This dataset class loads an image and its corresponding label file, converts the normalized bounding box `[x_center, y_center, width, height]` to absolute coordinates `[xmin, ymin, xmax, ymax]` and returns a target dictionary as expected by Mask R-CNN.

In [None]:
class USMicrorobotDetectionDataset(Dataset):
    def __init__(self, root_dir, split='train', transforms=None):
        """
        Args:
            root_dir (str): Path to the dataset root directory.
            split (str): 'train' or 'test'.
            transforms: (callable, optional) Transforms to apply to the image.
        """
        self.root_dir = root_dir
        self.split = split
        self.transforms = transforms
        self.images_dir = os.path.join(root_dir, 'images', split)
        self.labels_dir = os.path.join(root_dir, 'labels', split)
        self.image_files = sorted([f for f in os.listdir(self.images_dir) if f.lower().endswith('.png')])

    def __len__(self):
        return len(self.image_files)

    def __getitem__(self, idx):
        # Load image
        img_path = os.path.join(self.images_dir, self.image_files[idx])
        image = Image.open(img_path).convert('RGB')  # convert grayscale to RGB
        width, height = image.size

        # Load corresponding label file
        label_file = os.path.splitext(self.image_files[idx])[0] + '.txt'
        label_path = os.path.join(self.labels_dir, label_file)
        with open(label_path, 'r') as f:
            line = f.readline().strip()
            # Drop the first value, keeping only the 4 bounding box values
            values = [float(x) for x in line.split()[1:]]  # [x_center, y_center, w, h]

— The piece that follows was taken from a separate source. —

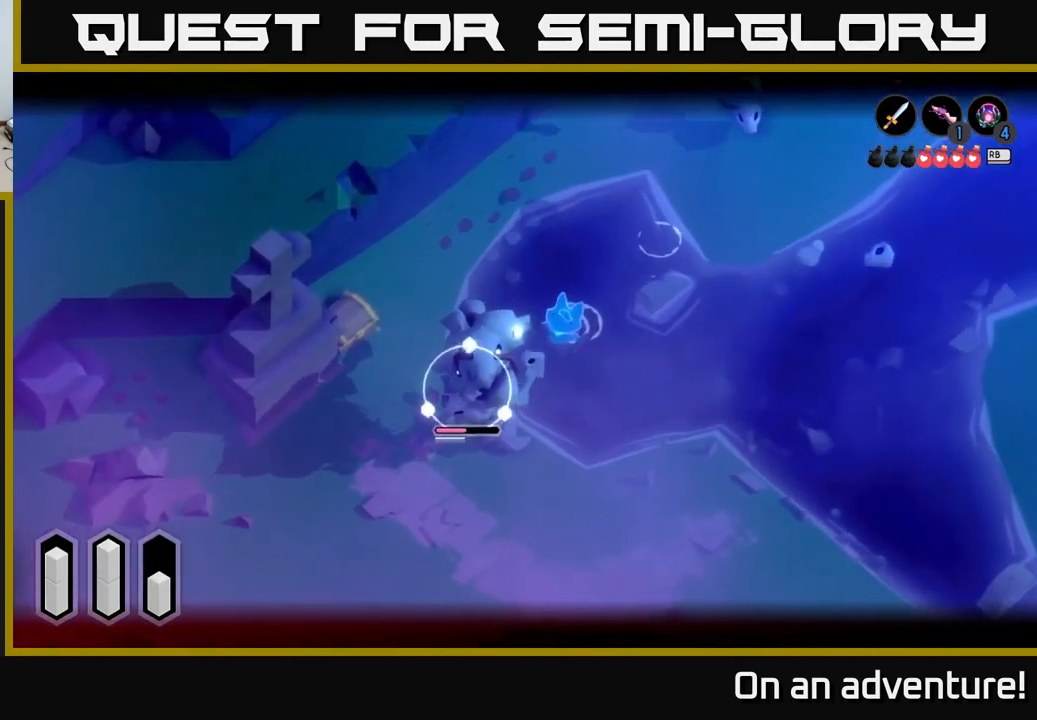
{"buttons": ["L2"], "left_stick": "down-left", "right_stick": "center", "events": [[50, "Y", "down"], [117, "Y", "up"]]}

        # Convert normalized bbox to absolute coordinates
        x_center, y_center, w_norm, h_norm = values
        x_center_abs = x_center * width
        y_center_abs = y_center * height
        w_abs = w_norm * width
        h_abs = h_norm * height
        xmin = x_center_abs - w_abs / 2
        ymin = y_center_abs - h_abs / 2
        xmax = x_center_abs + w_abs / 2
        ymax = y_center_abs + h_abs / 2

        box = [xmin, ymin, xmax, ymax]

        # Create target dictionary
        target = {}
        target['boxes'] = torch.as_tensor([box], dtype=torch.float32)
        target['labels'] = torch.ones((1,), dtype=torch.int64)  # assuming one class: microrobot
        target['image_id'] = torch.tensor([idx])
        area = (xmax - xmin) * (ymax - ymin)
        target['area'] = torch.tensor([area], dtype=torch.float32)
        target['iscrowd'] = torch.zeros((1,), dtype=torch.int64)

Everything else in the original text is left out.